La Prime pour l'Emploi respecte les conditions précisées par le Conseil constitutionnel.
En premier lieu, elle sera réservée aux foyers dont le total des revenus ne dépasse pas un certain montant. Ce niveau " d'éligbilité " sera augmenté à raison des enfants à charge, les besoins d'un foyer étant plus élevés dans ce cas.
La prime elle-même sera augmentée en fonction des enfants à charge, pour les mêmes raisons. Cette majoration sera plus forte pour le premier enfant d'un parent isolé. La prime sera également majorée dans le cas où, dans un couple, un seul conjoint travaille. Il faut en effet trouver un équilibre entre l'objectif de favoriser l'emploi et la nécessité de tenir compte des conditions et du niveau de vie des foyers où une seule personne travaille.
Ces différentes caractéristiques conduisent à passer par la déclaration de revenus. Il n'a pas été jugé opportun en effet d'organiser une transmission de ces informations à l'employeur. C'est l'administration fiscale et le Trésor public qui calculeront puis verseront la Prime pour l'Emploi, restituant des charges que le travailleur a supportées, et il y en a de toutes sortes : l'impôt sur le revenu, la CSG et la CRDS, voire les cotisations sociales.
Sans complexité administrative ni démarches supplémentaires, la première Prime pour l'Emploi sera versée en septembre 2001. Chacun comprend les raisons de ce délai Pour son premier versement, la prime se rapportera aux revenus et au travail de l'année 2000.
Les modifications auxquelles nous avons été juridiquement conduits élargissent le nombre de bénéficiaires et majorent l'aide pour les personnes à charge. Elles entraînent donc une certaine réduction du montant maximal de la première Prime, qui sera, au niveau d'un SMIC, de 1 500 F en 2001. Au même niveau de salaire, la Prime pour un parent isolé avec un enfant sera, elle, de 1 900 F et pour un foyer avec deux enfants et un seul salaire au SMIC, de 2 400 F. Ce montant se rapporte aux revenus de 2000.
Pour 2002, sur la base des revenus et du travail de 2001, la Prime sera de 3 000 F au niveau d'un SMIC. Une année plus tard, elle sera de 4 500 F. Pour une famille avec deux enfants où chaque conjoint gagne le SMIC, cette somme sera alors de 9 400 F.

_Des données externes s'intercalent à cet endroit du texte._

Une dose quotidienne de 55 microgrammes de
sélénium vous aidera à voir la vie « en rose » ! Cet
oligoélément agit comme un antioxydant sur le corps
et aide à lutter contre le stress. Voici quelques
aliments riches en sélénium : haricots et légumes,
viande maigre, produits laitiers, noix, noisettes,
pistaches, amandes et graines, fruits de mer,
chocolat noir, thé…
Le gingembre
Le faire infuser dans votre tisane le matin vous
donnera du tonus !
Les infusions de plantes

Cette réforme fait partie d'une approche d'ensemble destinée à encourager le travail. Déjà, la réforme de la taxe d'habitation, celle des allocations logement, la possibilité ouverte du cumul salaire-RMI pendant une période, allait en ce sens. La Prime pour l'Emploi complétera ce dispositif destiné, je le répète, non seulement à ne pas pénaliser l'activité, mais à l'encourager.

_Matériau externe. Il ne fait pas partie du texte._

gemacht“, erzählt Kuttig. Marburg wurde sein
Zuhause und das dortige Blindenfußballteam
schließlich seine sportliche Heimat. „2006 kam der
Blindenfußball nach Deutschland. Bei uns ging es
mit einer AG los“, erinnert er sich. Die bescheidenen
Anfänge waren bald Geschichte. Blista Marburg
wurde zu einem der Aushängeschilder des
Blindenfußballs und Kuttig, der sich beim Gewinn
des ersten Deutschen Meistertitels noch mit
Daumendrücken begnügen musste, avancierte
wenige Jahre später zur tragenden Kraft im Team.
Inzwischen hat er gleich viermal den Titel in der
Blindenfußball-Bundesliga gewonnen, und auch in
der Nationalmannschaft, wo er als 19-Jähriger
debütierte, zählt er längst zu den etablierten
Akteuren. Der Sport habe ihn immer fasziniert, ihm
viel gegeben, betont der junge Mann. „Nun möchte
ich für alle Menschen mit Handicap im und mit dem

Nous souhaitons que la Prime pour l'Emploi procure un réel encouragement et supplément de bien-être à nos concitoyens. Attachés à l'efficacité de cette mesure, nous mettrons en place un suivi de ses effets.
Au total, la Prime pour l'Emploi, tenant compte des données juridiques et financières qui sont les nôtres, apportera dès 2001 un plus significatif pour l'emploi et les revenus à près de 10 millions de personnes.
De nombreux débats ont eu lieu à ce sujet. Il est clair que nous n'avons nullement l'intention de payer les travailleurs à la place des entreprises. D'une part, la Prime pour l'Emploi ne passera pas par l'employeur, elle ne créera pas de " tuyauterie " complexe. D'autre part, le statut du SMIC n'est en rien mis en cause. Il est normal et sain que celui-ci continue de jouer son rôle.
Un projet de loi comportant un seul article créant la Prime pour l'Emploi sera soumis dès cette semaine au Conseil d'Etat. Il sera présenté au Conseil des Ministres avant la fin janvier et examiné par le Parlement aussitôt.
Près de dix millions de personnes bénéficieront ainsi de cette mesure positive socialement et économiquement.